Work to be completed:
Copy every item below word for word, without changing anything.

------ Material to process

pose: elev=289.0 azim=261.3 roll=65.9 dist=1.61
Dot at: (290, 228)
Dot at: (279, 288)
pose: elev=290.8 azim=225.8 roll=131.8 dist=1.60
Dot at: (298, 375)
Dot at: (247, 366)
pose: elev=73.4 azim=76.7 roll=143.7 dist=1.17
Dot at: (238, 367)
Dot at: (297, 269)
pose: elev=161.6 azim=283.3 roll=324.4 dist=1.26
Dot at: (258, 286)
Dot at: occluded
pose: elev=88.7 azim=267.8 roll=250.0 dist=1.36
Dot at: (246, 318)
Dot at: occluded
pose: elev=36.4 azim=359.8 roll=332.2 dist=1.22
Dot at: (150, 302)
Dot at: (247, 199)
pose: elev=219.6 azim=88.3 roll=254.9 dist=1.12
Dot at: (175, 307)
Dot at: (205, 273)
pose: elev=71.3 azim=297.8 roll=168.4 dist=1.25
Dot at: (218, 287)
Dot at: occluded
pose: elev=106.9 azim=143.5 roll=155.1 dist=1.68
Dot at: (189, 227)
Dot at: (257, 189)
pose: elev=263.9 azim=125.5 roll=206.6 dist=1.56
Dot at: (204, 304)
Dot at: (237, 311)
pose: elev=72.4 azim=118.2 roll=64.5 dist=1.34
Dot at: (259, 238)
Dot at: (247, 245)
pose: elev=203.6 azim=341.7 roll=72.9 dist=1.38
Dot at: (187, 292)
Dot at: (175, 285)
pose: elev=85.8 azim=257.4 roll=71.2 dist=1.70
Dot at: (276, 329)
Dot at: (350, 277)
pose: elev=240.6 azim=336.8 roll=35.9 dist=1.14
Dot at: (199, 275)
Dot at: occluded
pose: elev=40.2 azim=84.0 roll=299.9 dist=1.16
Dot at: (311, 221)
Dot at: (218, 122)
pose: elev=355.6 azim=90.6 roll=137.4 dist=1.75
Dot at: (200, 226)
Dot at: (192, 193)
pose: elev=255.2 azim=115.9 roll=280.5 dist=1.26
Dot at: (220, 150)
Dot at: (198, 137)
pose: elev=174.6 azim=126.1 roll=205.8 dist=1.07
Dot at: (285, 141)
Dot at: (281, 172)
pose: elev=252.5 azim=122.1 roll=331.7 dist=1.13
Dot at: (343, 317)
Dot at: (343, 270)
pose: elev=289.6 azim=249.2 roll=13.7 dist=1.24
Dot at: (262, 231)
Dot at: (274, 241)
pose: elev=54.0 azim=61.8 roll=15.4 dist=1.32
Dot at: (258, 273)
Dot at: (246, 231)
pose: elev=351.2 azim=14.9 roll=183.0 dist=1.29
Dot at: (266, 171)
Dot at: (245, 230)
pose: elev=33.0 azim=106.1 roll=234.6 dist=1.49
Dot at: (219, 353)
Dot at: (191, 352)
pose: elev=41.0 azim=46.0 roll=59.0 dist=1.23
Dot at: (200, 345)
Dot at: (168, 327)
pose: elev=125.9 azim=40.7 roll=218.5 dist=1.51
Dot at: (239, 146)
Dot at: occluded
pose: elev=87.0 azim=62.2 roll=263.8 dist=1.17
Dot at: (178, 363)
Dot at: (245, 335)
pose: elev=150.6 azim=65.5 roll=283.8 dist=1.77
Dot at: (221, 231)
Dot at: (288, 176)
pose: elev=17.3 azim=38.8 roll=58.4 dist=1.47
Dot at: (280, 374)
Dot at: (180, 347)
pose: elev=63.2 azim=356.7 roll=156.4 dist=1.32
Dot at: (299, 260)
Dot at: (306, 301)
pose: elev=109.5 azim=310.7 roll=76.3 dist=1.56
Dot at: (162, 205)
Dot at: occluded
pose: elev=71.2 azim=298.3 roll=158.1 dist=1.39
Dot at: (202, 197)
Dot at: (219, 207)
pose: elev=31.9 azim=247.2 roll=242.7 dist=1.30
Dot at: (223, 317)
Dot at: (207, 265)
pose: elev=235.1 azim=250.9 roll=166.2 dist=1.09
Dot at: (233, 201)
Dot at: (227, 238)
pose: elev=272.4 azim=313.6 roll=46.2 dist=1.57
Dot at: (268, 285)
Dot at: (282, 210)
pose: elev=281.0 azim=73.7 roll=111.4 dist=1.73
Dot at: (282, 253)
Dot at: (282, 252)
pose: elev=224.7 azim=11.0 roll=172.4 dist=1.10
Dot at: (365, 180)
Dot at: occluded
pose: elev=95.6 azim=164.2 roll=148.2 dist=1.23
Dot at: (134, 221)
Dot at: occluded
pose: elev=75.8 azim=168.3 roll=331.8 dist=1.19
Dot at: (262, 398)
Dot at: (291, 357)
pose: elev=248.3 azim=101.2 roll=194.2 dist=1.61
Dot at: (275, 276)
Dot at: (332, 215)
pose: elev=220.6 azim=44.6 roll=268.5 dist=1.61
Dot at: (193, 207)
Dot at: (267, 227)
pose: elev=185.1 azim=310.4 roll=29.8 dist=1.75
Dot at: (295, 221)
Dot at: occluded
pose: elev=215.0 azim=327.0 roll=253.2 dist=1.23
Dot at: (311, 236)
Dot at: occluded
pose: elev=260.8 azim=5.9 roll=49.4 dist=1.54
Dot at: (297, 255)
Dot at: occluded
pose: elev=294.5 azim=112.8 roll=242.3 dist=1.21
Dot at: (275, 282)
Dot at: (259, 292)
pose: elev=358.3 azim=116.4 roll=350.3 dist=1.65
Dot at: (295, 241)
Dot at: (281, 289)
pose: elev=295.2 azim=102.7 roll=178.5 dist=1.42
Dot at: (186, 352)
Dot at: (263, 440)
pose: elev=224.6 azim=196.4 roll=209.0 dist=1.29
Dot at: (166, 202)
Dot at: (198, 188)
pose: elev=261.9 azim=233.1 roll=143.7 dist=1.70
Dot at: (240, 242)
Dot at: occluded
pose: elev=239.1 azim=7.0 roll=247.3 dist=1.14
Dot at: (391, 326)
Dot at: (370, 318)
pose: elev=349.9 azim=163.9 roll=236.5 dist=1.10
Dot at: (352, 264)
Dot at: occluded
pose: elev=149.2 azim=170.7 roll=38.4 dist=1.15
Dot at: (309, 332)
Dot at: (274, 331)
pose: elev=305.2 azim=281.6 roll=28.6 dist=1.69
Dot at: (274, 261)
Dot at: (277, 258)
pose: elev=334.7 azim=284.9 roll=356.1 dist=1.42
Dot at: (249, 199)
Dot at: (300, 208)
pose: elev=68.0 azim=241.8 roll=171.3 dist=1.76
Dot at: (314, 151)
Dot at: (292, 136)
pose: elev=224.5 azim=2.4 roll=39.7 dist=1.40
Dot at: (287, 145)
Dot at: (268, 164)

------------

Output for this exercise:
pose: elev=289.0 azim=261.3 roll=65.9 dist=1.61
Dot at: (290, 228)
Dot at: (279, 288)
pose: elev=290.8 azim=225.8 roll=131.8 dist=1.60
Dot at: (298, 375)
Dot at: (247, 366)
pose: elev=73.4 azim=76.7 roll=143.7 dist=1.17
Dot at: (238, 367)
Dot at: (297, 269)
pose: elev=161.6 azim=283.3 roll=324.4 dist=1.26
Dot at: (258, 286)
Dot at: occluded
pose: elev=88.7 azim=267.8 roll=250.0 dist=1.36
Dot at: (246, 318)
Dot at: occluded
pose: elev=36.4 azim=359.8 roll=332.2 dist=1.22
Dot at: (150, 302)
Dot at: (247, 199)
pose: elev=219.6 azim=88.3 roll=254.9 dist=1.12
Dot at: (175, 307)
Dot at: (205, 273)
pose: elev=71.3 azim=297.8 roll=168.4 dist=1.25
Dot at: (218, 287)
Dot at: occluded
pose: elev=106.9 azim=143.5 roll=155.1 dist=1.68
Dot at: (189, 227)
Dot at: (257, 189)
pose: elev=263.9 azim=125.5 roll=206.6 dist=1.56
Dot at: (204, 304)
Dot at: (237, 311)
pose: elev=72.4 azim=118.2 roll=64.5 dist=1.34
Dot at: (259, 238)
Dot at: (247, 245)
pose: elev=203.6 azim=341.7 roll=72.9 dist=1.38
Dot at: (187, 292)
Dot at: (175, 285)
pose: elev=85.8 azim=257.4 roll=71.2 dist=1.70
Dot at: (276, 329)
Dot at: (350, 277)
pose: elev=240.6 azim=336.8 roll=35.9 dist=1.14
Dot at: (199, 275)
Dot at: occluded
pose: elev=40.2 azim=84.0 roll=299.9 dist=1.16
Dot at: (311, 221)
Dot at: (218, 122)
pose: elev=355.6 azim=90.6 roll=137.4 dist=1.75
Dot at: (200, 226)
Dot at: (192, 193)
pose: elev=255.2 azim=115.9 roll=280.5 dist=1.26
Dot at: (220, 150)
Dot at: (198, 137)
pose: elev=174.6 azim=126.1 roll=205.8 dist=1.07
Dot at: (285, 141)
Dot at: (281, 172)
pose: elev=252.5 azim=122.1 roll=331.7 dist=1.13
Dot at: (343, 317)
Dot at: (343, 270)
pose: elev=289.6 azim=249.2 roll=13.7 dist=1.24
Dot at: (262, 231)
Dot at: (274, 241)
pose: elev=54.0 azim=61.8 roll=15.4 dist=1.32
Dot at: (258, 273)
Dot at: (246, 231)
pose: elev=351.2 azim=14.9 roll=183.0 dist=1.29
Dot at: (266, 171)
Dot at: (245, 230)
pose: elev=33.0 azim=106.1 roll=234.6 dist=1.49
Dot at: (219, 353)
Dot at: (191, 352)
pose: elev=41.0 azim=46.0 roll=59.0 dist=1.23
Dot at: (200, 345)
Dot at: (168, 327)
pose: elev=125.9 azim=40.7 roll=218.5 dist=1.51
Dot at: (239, 146)
Dot at: occluded
pose: elev=87.0 azim=62.2 roll=263.8 dist=1.17
Dot at: (178, 363)
Dot at: (245, 335)
pose: elev=150.6 azim=65.5 roll=283.8 dist=1.77
Dot at: (221, 231)
Dot at: (288, 176)
pose: elev=17.3 azim=38.8 roll=58.4 dist=1.47
Dot at: (280, 374)
Dot at: (180, 347)
pose: elev=63.2 azim=356.7 roll=156.4 dist=1.32
Dot at: (299, 260)
Dot at: (306, 301)
pose: elev=109.5 azim=310.7 roll=76.3 dist=1.56
Dot at: (162, 205)
Dot at: occluded
pose: elev=71.2 azim=298.3 roll=158.1 dist=1.39
Dot at: (202, 197)
Dot at: (219, 207)
pose: elev=31.9 azim=247.2 roll=242.7 dist=1.30
Dot at: (223, 317)
Dot at: (207, 265)
pose: elev=235.1 azim=250.9 roll=166.2 dist=1.09
Dot at: (233, 201)
Dot at: (227, 238)
pose: elev=272.4 azim=313.6 roll=46.2 dist=1.57
Dot at: (268, 285)
Dot at: (282, 210)
pose: elev=281.0 azim=73.7 roll=111.4 dist=1.73
Dot at: (282, 253)
Dot at: (282, 252)
pose: elev=224.7 azim=11.0 roll=172.4 dist=1.10
Dot at: (365, 180)
Dot at: occluded
pose: elev=95.6 azim=164.2 roll=148.2 dist=1.23
Dot at: (134, 221)
Dot at: occluded
pose: elev=75.8 azim=168.3 roll=331.8 dist=1.19
Dot at: (262, 398)
Dot at: (291, 357)
pose: elev=248.3 azim=101.2 roll=194.2 dist=1.61
Dot at: (275, 276)
Dot at: (332, 215)
pose: elev=220.6 azim=44.6 roll=268.5 dist=1.61
Dot at: (193, 207)
Dot at: (267, 227)
pose: elev=185.1 azim=310.4 roll=29.8 dist=1.75
Dot at: (295, 221)
Dot at: occluded
pose: elev=215.0 azim=327.0 roll=253.2 dist=1.23
Dot at: (311, 236)
Dot at: occluded
pose: elev=260.8 azim=5.9 roll=49.4 dist=1.54
Dot at: (297, 255)
Dot at: occluded
pose: elev=294.5 azim=112.8 roll=242.3 dist=1.21
Dot at: (275, 282)
Dot at: (259, 292)
pose: elev=358.3 azim=116.4 roll=350.3 dist=1.65
Dot at: (295, 241)
Dot at: (281, 289)
pose: elev=295.2 azim=102.7 roll=178.5 dist=1.42
Dot at: (186, 352)
Dot at: (263, 440)
pose: elev=224.6 azim=196.4 roll=209.0 dist=1.29
Dot at: (166, 202)
Dot at: (198, 188)
pose: elev=261.9 azim=233.1 roll=143.7 dist=1.70
Dot at: (240, 242)
Dot at: occluded
pose: elev=239.1 azim=7.0 roll=247.3 dist=1.14
Dot at: (391, 326)
Dot at: (370, 318)
pose: elev=349.9 azim=163.9 roll=236.5 dist=1.10
Dot at: (352, 264)
Dot at: occluded
pose: elev=149.2 azim=170.7 roll=38.4 dist=1.15
Dot at: (309, 332)
Dot at: (274, 331)
pose: elev=305.2 azim=281.6 roll=28.6 dist=1.69
Dot at: (274, 261)
Dot at: (277, 258)
pose: elev=334.7 azim=284.9 roll=356.1 dist=1.42
Dot at: (249, 199)
Dot at: (300, 208)
pose: elev=68.0 azim=241.8 roll=171.3 dist=1.76
Dot at: (314, 151)
Dot at: (292, 136)
pose: elev=224.5 azim=2.4 roll=39.7 dist=1.40
Dot at: (287, 145)
Dot at: (268, 164)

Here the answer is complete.